Perpres tersebut hingga saat menuai pro dan kontra, salah satunya dengan penanganan aksi terorisme oleh prajurit TNI yang menggunakan anggaran daerah dan sumber lain di luar APBN yang dapat digunakan oleh TNI dalam penanganan terorisme sebagaimana diatur dalam Pasal 14 draft Perpres.
Menanggapi hal itu, Direktur Eksekutif Human Rights Working Group (HRWG), Muhammad Hafiz menilai penggunaan tersebut jelas bertentangan dengan Pasal 6 UU TNI.
“Penggunaan anggaran di luar APBN oleh TNI tidak sejalan dengan fungsi TNI yang bersifat terpusat (tidak didesentralisasikan) sehingga anggaran untuk TNI hanya melalui APBN sebagaimana diatur dalam Pasal 66 UU TNI,” kata Hafiz, Jumat (18/12).
Kata dia, pendanaan diluar ketentuan UU TNI tersebut memiliki problem akuntabilitas dan menimbulkan beban anggaran baru di daerah yang sudah terbebani dengan kebutuhan membangun wilayahnya masing masing.
Oleh karena itu, Koalisi Masyarakat Sipil menilai draft Perpres masih mengandung sejumlah pasal bermasalah yang dapat mengancam kebebasan sipil, mengganggu kehidupan demokrasi, merusak crimincal justice system dan berpotensi menimbulkan tumpang tindih antar kelembagaan di kemudian hari.
“Kami mendesak pemerintah untuk menunda pembahasan draft Perpres tersebut dan mengakomodir berbagai masukan dari kalangan masyarakat sipil,” pungkasnya.

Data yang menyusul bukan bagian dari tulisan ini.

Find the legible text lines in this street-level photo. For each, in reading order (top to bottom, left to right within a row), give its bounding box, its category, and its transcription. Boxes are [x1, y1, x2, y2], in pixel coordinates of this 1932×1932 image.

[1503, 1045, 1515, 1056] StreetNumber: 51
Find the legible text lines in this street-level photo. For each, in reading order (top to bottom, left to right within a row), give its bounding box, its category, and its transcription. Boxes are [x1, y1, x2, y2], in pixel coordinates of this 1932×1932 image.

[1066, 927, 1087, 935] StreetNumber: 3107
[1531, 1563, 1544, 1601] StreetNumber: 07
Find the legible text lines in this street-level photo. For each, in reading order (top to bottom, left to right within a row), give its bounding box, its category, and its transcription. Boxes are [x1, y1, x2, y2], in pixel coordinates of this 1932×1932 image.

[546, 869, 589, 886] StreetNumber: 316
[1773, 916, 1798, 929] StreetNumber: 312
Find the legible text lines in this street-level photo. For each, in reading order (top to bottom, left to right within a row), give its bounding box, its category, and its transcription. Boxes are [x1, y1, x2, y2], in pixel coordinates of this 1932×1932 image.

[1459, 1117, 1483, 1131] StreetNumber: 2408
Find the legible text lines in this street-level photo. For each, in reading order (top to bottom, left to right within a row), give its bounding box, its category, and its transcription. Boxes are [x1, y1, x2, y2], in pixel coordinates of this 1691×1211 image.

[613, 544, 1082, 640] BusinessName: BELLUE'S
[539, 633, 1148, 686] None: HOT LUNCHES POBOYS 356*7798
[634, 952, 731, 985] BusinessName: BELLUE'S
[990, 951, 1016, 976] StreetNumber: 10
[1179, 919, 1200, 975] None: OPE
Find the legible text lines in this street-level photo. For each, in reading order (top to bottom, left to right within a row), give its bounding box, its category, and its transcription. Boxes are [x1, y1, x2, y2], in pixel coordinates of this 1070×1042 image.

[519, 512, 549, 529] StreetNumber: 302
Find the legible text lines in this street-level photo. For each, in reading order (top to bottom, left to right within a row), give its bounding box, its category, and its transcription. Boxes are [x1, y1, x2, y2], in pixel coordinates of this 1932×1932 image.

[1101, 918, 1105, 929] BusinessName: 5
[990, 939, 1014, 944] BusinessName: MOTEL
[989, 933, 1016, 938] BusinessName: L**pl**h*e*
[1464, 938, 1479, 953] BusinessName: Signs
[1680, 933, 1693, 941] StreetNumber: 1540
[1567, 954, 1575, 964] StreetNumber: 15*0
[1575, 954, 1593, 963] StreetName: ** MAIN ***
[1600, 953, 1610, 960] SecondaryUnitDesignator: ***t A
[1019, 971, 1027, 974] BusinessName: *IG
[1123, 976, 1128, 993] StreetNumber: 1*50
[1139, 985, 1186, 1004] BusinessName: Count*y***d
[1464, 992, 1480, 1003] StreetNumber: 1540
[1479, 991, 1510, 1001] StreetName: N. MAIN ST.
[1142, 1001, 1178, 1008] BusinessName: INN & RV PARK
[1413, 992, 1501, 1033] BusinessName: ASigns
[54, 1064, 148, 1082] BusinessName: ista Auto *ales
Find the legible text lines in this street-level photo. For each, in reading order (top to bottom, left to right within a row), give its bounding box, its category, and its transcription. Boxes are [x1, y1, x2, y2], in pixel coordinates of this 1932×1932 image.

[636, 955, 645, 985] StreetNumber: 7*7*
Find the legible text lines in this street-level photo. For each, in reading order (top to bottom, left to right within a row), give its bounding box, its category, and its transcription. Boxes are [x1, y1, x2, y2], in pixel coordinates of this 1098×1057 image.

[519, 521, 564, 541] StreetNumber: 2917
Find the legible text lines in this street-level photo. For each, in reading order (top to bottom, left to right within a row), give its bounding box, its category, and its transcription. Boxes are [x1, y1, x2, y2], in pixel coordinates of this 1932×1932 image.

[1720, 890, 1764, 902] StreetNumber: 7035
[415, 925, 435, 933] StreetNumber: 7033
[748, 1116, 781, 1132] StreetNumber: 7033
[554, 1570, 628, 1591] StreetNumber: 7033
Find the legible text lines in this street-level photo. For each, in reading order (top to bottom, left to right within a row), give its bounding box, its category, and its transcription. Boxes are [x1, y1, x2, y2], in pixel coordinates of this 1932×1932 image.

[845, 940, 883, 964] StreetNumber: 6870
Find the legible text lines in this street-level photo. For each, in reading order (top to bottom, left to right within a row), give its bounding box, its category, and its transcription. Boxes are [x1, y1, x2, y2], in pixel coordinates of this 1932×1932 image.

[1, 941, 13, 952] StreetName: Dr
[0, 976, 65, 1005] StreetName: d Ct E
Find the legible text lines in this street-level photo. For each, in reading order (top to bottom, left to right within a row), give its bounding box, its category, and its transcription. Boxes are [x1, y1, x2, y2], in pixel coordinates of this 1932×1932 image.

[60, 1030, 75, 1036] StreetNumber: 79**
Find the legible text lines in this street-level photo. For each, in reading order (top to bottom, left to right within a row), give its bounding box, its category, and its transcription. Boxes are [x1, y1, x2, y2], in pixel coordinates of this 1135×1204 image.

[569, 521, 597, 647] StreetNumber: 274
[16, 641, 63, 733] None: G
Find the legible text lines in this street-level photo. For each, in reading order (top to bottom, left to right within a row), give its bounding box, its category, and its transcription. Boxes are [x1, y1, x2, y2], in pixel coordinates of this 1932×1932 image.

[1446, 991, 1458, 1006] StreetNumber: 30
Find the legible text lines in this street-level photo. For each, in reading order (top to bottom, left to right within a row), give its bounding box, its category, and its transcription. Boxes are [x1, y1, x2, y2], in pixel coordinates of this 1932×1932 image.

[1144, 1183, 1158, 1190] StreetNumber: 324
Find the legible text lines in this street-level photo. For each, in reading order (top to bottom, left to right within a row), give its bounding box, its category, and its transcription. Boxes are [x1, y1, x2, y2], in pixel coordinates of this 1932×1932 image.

Diketahui, Koalisi Masyarakat Sipil terdiri dari beberapa lembaga seperti Elsam, Imparsial, PBHI, KontraS, YLBHI, Setara Institute, HRWG, LBH Pers, YPII, PPHD Univ. Brawijaya, Pusham Unimed, Public Virtue Research Institute, IDeKa Indonesia, Centra Initiatives, LBH Jakarta, dan ICJR.